TELUS has announced its TELUS Pitch contest; Canada’s largest small business contest, which provides the opportunity to pitch your business for a chance to win $100,000.
From now until October 31, Canadian entrepreneurs are invited to enter the contest by sharing how winning the grand prize of $100,000 will help them achieve their business goals and take their business to the next level of excellence. For more information, go to https://www.telus.com/en/bc/business/pitch/.
Surrendering firearms? What not to do
RCMP are reminding people to call police when they want to relinquish firearms; don’t just bring them to your local detachment.
A well-intentioned person recently brought an unwanted firearm to the RCMP District Office in Cloverdale. They brought the firearm into the office to offer it up for destruction, and inadvertently pointed it at staff while offering it up. The rifle was not loaded, and no one was at risk; but the incident was unsettling to those present.
If you are surrendering a firearm to police, under no circumstances should you bring it into a police detachment or community police office. Call your local detachment; officers will come and pick the firearm up.

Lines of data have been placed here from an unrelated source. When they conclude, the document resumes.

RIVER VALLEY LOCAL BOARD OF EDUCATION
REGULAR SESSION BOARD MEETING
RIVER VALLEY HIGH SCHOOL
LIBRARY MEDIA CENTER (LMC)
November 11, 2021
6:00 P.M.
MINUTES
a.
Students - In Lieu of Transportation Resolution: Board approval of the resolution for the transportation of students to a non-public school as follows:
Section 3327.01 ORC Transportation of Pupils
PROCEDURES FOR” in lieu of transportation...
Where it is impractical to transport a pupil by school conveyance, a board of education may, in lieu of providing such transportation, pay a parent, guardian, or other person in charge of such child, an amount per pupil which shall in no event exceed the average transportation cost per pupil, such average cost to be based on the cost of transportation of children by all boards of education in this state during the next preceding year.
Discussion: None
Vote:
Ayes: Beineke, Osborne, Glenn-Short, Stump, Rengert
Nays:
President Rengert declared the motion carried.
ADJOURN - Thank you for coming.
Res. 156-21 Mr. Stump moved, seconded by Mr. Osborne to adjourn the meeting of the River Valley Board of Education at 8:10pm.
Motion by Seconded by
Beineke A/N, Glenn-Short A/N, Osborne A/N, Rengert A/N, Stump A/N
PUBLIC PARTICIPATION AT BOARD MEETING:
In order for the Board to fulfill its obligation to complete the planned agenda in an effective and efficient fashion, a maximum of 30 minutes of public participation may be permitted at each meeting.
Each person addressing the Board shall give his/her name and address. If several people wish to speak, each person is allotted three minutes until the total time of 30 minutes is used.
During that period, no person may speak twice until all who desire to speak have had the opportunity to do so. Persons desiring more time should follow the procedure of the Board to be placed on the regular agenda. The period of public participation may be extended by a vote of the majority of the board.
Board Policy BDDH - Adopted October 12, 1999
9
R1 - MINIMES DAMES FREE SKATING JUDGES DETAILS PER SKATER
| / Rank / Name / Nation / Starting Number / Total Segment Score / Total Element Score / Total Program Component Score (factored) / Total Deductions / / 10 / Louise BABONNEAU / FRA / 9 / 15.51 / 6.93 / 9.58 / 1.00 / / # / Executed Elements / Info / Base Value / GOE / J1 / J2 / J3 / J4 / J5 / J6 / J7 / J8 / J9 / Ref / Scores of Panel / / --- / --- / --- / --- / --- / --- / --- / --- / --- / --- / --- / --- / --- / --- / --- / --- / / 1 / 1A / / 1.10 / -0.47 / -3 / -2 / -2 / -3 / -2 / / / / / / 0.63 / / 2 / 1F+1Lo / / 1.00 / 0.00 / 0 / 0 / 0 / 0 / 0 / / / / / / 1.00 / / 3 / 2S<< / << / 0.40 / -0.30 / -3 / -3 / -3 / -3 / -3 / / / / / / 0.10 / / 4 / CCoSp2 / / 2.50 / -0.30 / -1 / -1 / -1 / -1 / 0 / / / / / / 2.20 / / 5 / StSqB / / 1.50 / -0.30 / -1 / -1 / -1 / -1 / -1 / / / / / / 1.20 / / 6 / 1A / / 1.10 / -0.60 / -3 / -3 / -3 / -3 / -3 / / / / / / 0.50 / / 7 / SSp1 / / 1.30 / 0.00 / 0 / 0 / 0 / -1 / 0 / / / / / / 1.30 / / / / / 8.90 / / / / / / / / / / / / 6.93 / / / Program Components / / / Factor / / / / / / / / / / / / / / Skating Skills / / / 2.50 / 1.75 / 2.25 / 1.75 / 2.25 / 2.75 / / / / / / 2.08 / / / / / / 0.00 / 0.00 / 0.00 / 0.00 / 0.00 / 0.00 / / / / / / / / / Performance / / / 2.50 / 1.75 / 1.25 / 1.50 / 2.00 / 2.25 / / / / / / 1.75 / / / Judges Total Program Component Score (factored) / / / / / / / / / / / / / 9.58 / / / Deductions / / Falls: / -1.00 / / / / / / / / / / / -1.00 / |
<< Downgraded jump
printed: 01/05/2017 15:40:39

When police attend to retrieve the unwanted firearm, do not bring it to the door. Leave it securely stored, so the officer can ensure the firearm is unloaded and safe for transport.
“We are happy to retrieve firearms for destruction; however, we need to ensure everyone’s safety when receiving and disposing of firearms and ammunition,” says RCMP Cpl. Scotty Schumann. “The majority of gun-related crimes in Canada are committed with guns that are domestically sourced. If we can reduce the number of unwanted firearms in residences, it may have an impact on public and police safety.”

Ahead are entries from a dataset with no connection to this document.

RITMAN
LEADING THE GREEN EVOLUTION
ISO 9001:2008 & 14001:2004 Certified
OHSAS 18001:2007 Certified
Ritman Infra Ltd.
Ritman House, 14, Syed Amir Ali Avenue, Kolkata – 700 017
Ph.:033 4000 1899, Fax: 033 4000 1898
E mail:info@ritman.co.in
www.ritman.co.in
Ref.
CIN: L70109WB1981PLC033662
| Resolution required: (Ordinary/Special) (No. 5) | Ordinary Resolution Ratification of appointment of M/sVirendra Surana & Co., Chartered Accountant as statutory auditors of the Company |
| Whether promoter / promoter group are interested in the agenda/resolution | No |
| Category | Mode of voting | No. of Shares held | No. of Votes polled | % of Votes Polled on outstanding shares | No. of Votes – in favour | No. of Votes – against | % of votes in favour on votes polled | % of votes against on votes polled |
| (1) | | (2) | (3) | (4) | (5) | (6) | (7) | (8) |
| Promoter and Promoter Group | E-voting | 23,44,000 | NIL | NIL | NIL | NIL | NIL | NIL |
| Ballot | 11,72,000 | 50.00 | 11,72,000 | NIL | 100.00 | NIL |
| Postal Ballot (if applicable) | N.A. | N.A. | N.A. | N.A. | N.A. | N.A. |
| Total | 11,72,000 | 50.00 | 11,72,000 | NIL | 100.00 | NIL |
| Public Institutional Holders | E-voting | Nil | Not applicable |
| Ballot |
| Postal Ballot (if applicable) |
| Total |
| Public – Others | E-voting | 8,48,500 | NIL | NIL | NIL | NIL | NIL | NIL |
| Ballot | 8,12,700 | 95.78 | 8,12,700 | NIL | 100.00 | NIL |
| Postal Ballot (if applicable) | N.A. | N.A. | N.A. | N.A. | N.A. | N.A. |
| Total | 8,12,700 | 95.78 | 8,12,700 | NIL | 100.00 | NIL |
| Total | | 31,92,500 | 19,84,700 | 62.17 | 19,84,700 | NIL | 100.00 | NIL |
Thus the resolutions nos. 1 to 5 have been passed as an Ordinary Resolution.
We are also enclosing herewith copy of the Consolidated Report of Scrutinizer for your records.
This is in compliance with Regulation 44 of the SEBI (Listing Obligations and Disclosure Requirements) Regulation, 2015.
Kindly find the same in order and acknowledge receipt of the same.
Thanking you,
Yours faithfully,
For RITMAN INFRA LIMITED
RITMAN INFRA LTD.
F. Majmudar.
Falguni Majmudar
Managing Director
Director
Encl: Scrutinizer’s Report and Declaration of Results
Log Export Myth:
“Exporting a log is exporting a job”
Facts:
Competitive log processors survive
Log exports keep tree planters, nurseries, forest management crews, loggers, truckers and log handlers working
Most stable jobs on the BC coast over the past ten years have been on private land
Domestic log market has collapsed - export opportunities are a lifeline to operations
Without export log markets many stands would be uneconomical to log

Government to consult on grizzly bear ban
British Columbians are being given the opportunity to provide input on new proposed grizzly bear hunting regulations. On August 14, the B.C. government announced that effective November 30, 2017 it will end the trophy hunting of grizzly bears, and stop all hunting of grizzly bears in the Great Bear Rainforest.

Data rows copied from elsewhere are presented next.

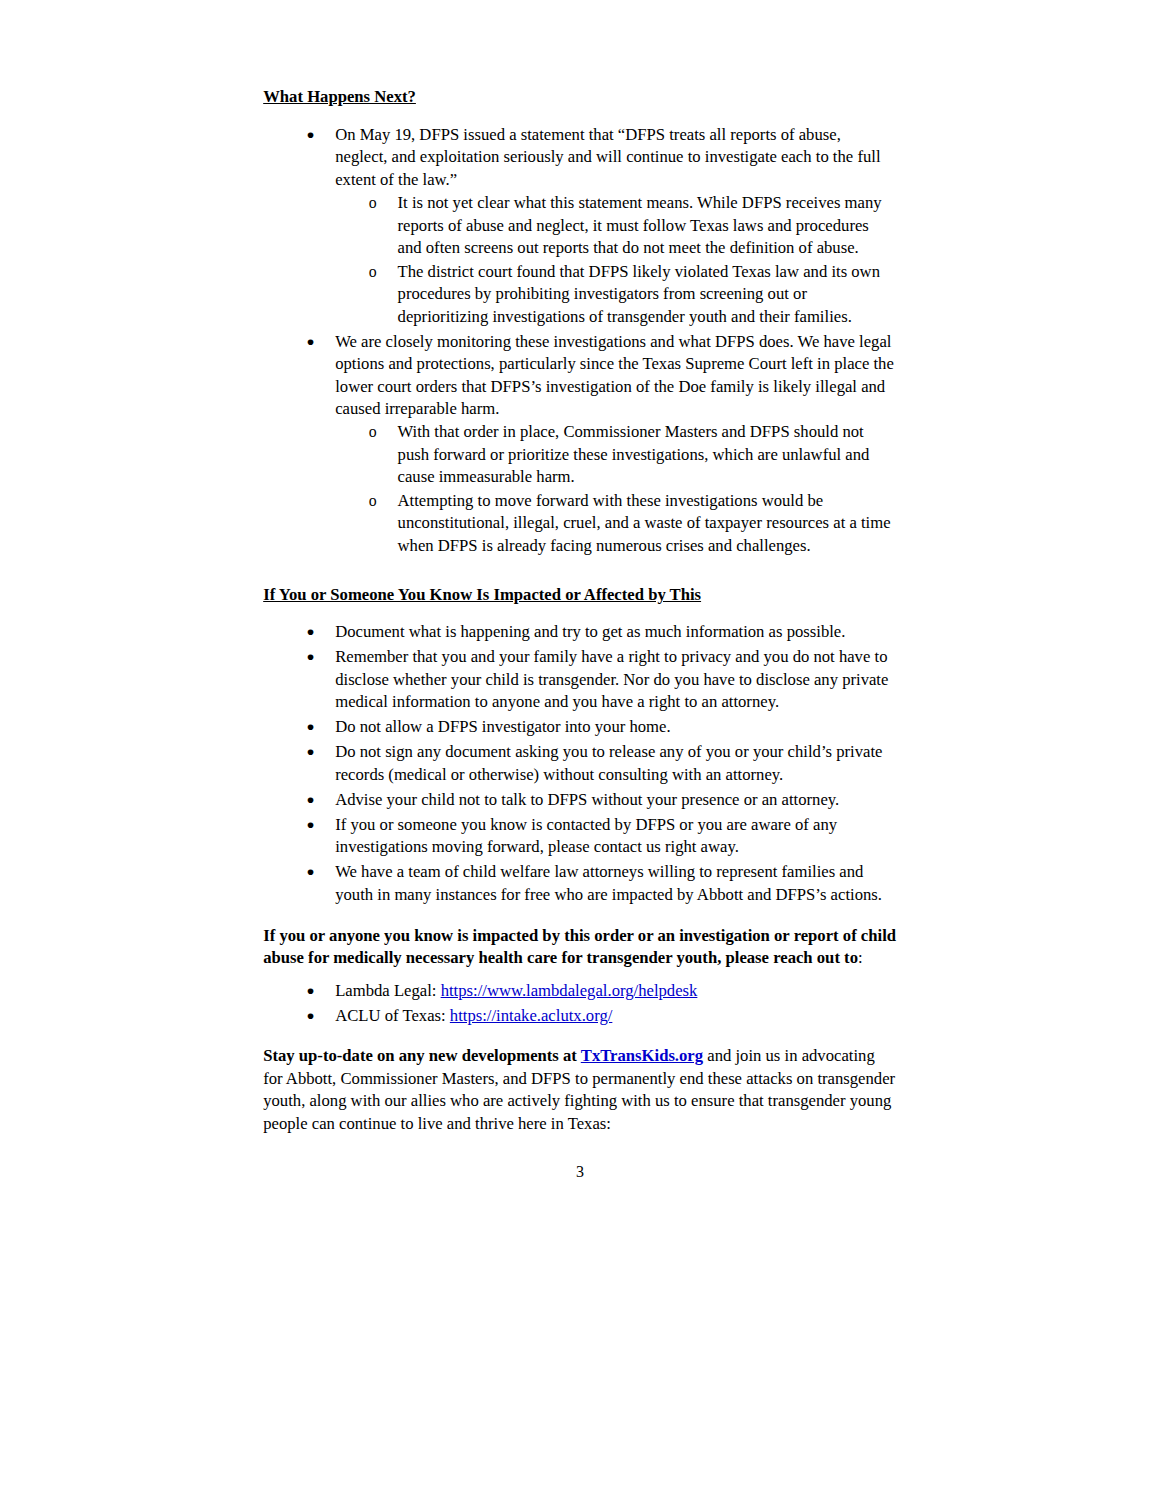What Happens Next?
On May 19, DFPS issued a statement that “DFPS treats all reports of abuse, neglect, and exploitation seriously and will continue to investigate each to the full extent of the law.”
It is not yet clear what this statement means. While DFPS receives many reports of abuse and neglect, it must follow Texas laws and procedures and often screens out reports that do not meet the definition of abuse.
The district court found that DFPS likely violated Texas law and its own procedures by prohibiting investigators from screening out or deprioritizing investigations of transgender youth and their families.
We are closely monitoring these investigations and what DFPS does. We have legal options and protections, particularly since the Texas Supreme Court left in place the lower court orders that DFPS’s investigation of the Doe family is likely illegal and caused irreparable harm.
With that order in place, Commissioner Masters and DFPS should not push forward or prioritize these investigations, which are unlawful and cause immeasurable harm.
Attempting to move forward with these investigations would be unconstitutional, illegal, cruel, and a waste of taxpayer resources at a time when DFPS is already facing numerous crises and challenges.
If You or Someone You Know Is Impacted or Affected by This
Document what is happening and try to get as much information as possible.
Remember that you and your family have a right to privacy and you do not have to disclose whether your child is transgender. Nor do you have to disclose any private medical information to anyone and you have a right to an attorney.
Do not allow a DFPS investigator into your home.
Do not sign any document asking you to release any of you or your child’s private records (medical or otherwise) without consulting with an attorney.
Advise your child not to talk to DFPS without your presence or an attorney.
If you or someone you know is contacted by DFPS or you are aware of any investigations moving forward, please contact us right away.
We have a team of child welfare law attorneys willing to represent families and youth in many instances for free who are impacted by Abbott and DFPS’s actions.
If you or anyone you know is impacted by this order or an investigation or report of child abuse for medically necessary health care for transgender youth, please reach out to:
Lambda Legal: https://www.lambdalegal.org/helpdesk
ACLU of Texas: https://intake.aclutx.org/
Stay up-to-date on any new developments at TxTransKids.org and join us in advocating for Abbott, Commissioner Masters, and DFPS to permanently end these attacks on transgender youth, along with our allies who are actively fighting with us to ensure that transgender young people can continue to live and thrive here in Texas:
3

Until November 2, the public can provide input into two policy documents outlining the proposed regulation changes required to implement the ban. As part of the consultation, input is being sought on changes to manage the ban in hunting areas that overlap the Great Bear Rainforest; changes that will prohibit the possession of “trophy” grizzly bear parts; changes that will manage prohibited grizzly bear parts; changes to prohibit the trafficking of grizzly bear parts; and new reporting requirements for taxidermists.
Members of the public may send comments to the Fish and Wildlife Branch at firstname.lastname@example.org. When a comment is sent, the writer will receive an email confirming that it has been received. Due to the expected volume of material, individual responses are not possible.
Have your say on Human Rights Commission
Public engagement is now underway with British Columbians, as the Province looks to re-establish the Human Rights Commission. Parliamentary Secretary Ravi Kahlon announced that he will lead dialogues over two months with individuals and groups, both online and in person.
This will help to inform his decision on developing a modern, efficient, and effective human rights commission that will help to build a safer and more inclusive society.
Through to November 17, 2017, British Columbians are encouraged to share their experiences and ideas on how a human rights commission can promote and protect the principles of dignity and equality in the province.
Public engagement will be conducted through a dedicated website, where weekly discussion questions will drive ongoing conversation and provide an outlet for written submissions. Kahlon’s recommendations will be presented in a written report, and submitted to the Attorney General in December 2017. Legislation is expected to follow in 2018.